GIVEN TEXT →
+---+

The status register indicates particular conditions inside the DMA. The status register can be read at any time by software. Reading zero means the DMA is idle, i. e. transfer finished or no transfer in progress. Any other value means the DMA is busy. Writing zero stops the current transfer if any. Writing any other value starts a transfer (error if transfer in progress).



## Interrupts

The DMA has a single IRQ output that is sent when the transfer is finished. A typical DMA interrupt handler reads the length register to check if the transfer was completed successfully.

# A.6 Timer

## **General description**

The Timer is a slave component which connects to the *Bus*. It is included in the JTLM development kit as a library component. The timer is used to send interrupt each period of time specified in its register PE-RIOD.

The source code is available at jtlm/util/Timer.



## **Inputs/Outputs**

The Timer provides the following inputs/outputs:

- Slave port for configuration.
- Interrupt port.

## **Functional description**

The Timer component is used to send interrupt to a peripheral each period of time.

+---+

WHAT TO WORK ON →
1) Summarize the DMA and timer text in two sentences.
2) Restate the part of the DMA and timer text that opens with the words containing "# A.6 Timer" and closes with "available at jtlm/util/Timer.", changing "library component" to "built-in component".
3) Answer these questions on the DMA and timer text:
(a) What does reading zero from the status register mean?
(b) What does a typical DMA interrupt handler read to check whether the transfer was completed successfully?
(c) Where is the Timer's source code available?
Rely only on the DMA and timer text.

+---+

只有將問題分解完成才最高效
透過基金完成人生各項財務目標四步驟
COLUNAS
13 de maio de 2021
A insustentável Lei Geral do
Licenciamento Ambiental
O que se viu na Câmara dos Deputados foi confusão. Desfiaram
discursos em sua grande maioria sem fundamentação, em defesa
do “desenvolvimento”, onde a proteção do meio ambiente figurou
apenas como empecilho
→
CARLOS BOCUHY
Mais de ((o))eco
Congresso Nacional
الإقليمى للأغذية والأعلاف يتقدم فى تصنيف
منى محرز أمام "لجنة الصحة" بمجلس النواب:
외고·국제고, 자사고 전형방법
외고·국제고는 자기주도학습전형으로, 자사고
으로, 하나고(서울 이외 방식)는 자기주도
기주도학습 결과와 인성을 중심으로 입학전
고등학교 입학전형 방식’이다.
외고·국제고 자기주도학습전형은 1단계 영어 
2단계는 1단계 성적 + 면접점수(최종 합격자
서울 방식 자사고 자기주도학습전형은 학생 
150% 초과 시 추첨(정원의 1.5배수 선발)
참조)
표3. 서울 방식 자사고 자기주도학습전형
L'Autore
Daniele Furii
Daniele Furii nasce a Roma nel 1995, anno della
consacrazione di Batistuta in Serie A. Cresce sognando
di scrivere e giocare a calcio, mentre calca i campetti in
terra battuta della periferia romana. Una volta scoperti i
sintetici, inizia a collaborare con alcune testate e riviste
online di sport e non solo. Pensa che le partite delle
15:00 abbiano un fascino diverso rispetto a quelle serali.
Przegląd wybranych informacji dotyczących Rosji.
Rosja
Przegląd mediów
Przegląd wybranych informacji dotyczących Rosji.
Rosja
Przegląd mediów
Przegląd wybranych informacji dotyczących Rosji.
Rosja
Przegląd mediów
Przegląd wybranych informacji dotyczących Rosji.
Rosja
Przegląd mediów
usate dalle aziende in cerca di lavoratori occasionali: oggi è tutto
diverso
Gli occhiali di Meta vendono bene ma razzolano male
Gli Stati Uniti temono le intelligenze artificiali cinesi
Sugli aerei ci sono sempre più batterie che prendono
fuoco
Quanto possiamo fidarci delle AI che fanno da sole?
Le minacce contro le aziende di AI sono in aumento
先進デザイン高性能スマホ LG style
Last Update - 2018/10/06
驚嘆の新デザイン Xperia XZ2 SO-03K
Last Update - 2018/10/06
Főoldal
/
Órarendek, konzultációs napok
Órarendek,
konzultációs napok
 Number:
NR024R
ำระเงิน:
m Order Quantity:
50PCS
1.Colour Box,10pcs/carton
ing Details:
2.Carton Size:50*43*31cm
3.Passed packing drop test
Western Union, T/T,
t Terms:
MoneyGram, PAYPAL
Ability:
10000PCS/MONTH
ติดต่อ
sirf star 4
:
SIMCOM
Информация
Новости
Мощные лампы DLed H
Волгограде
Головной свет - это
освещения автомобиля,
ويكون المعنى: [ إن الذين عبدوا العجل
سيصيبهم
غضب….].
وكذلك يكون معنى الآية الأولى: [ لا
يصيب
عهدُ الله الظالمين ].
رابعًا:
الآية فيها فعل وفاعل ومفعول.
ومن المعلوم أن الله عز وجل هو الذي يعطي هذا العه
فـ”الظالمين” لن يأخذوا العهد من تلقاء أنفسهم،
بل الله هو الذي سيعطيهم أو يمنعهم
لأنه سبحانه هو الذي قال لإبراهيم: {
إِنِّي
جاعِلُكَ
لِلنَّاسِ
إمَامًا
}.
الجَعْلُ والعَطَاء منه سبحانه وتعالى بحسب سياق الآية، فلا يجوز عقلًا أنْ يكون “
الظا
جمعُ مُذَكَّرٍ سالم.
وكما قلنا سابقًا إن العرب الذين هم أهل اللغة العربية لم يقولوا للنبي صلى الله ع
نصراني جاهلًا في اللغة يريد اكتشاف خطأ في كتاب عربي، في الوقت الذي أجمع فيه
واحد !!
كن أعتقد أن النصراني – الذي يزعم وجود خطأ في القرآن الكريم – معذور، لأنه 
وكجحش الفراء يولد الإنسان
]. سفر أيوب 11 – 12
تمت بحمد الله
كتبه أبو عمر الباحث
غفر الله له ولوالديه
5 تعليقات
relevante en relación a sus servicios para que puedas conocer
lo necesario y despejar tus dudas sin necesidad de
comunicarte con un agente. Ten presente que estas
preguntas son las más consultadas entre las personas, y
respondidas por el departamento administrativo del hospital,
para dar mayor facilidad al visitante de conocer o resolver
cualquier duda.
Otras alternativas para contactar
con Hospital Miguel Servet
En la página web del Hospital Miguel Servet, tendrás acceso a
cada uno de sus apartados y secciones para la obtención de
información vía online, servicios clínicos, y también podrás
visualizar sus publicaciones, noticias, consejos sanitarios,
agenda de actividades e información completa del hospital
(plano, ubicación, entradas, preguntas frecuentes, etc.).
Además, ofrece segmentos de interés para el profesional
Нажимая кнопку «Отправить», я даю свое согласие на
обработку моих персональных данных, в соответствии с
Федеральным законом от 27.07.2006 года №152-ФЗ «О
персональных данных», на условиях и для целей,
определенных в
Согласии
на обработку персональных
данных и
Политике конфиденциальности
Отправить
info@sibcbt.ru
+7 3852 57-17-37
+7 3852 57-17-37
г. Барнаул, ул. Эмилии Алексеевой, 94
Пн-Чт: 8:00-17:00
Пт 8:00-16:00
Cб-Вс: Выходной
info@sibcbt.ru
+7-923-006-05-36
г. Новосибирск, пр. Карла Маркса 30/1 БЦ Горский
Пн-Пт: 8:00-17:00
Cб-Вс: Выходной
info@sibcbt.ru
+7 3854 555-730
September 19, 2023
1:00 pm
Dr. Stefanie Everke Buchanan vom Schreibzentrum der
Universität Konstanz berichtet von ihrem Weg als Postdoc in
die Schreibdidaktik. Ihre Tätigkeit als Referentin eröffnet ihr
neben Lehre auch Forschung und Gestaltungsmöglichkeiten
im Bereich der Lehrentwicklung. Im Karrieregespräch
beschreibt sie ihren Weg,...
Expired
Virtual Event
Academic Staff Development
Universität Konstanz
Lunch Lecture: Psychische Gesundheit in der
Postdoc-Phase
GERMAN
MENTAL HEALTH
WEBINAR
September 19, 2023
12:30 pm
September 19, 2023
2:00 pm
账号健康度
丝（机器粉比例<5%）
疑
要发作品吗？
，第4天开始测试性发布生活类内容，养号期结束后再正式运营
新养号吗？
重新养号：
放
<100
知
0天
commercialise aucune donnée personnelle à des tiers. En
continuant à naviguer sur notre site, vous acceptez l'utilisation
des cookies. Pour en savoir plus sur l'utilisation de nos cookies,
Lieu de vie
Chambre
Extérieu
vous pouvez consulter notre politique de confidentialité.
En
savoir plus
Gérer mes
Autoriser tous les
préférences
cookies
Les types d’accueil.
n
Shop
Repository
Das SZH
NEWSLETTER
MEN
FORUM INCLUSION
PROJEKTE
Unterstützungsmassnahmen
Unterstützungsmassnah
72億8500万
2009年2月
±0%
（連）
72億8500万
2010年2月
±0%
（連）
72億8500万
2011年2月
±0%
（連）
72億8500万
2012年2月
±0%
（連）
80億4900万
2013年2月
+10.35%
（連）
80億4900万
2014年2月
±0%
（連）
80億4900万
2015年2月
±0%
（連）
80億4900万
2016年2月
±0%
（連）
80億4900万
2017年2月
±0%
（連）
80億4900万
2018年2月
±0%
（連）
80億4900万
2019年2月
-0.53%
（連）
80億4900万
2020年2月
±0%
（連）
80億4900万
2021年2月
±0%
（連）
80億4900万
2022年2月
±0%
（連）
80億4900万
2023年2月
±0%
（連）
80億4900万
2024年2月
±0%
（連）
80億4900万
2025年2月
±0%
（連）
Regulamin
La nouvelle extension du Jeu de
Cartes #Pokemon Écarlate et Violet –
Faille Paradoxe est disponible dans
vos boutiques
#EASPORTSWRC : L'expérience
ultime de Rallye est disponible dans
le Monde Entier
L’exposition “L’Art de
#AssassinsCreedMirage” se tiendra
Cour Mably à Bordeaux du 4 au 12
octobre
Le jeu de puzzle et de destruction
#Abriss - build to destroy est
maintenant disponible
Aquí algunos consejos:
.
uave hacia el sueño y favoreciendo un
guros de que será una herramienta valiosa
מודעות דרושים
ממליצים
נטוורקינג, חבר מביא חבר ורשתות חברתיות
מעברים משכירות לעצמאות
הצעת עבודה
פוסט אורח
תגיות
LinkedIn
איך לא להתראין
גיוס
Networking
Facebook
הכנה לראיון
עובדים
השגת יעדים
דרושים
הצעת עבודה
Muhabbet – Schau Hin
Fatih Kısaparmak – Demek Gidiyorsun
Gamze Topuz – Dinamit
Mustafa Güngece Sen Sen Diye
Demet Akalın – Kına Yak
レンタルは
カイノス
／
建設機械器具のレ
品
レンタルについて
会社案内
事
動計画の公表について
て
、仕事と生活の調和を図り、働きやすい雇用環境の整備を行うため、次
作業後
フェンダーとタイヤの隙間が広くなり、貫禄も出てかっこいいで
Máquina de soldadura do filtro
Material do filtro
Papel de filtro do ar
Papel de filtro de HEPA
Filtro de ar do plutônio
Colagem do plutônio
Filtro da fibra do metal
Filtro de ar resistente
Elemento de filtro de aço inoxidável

+---+

ANSWERS PROVIDED →
1) The DMA's status register reads zero when the DMA is idle and any other value when it is busy, and writing zero stops a transfer while writing another value starts one; the DMA sends a single IRQ when a transfer is finished. The Timer is a slave component that connects to the Bus and is included in the JTLM development kit; it sends an interrupt to a peripheral each period of time and provides a slave port for configuration and an interrupt port.

2)
# A.6 Timer

## **General description**

The Timer is a slave component which connects to the *Bus*. It is included in the JTLM development kit as a built-in component. The timer is used to send interrupt each period of time specified in its register PE-RIOD.

The source code is available at jtlm/util/Timer.

3)
(a) The DMA is idle, meaning the transfer finished or no transfer is in progress.
(b) The length register.
(c) At jtlm/util/Timer.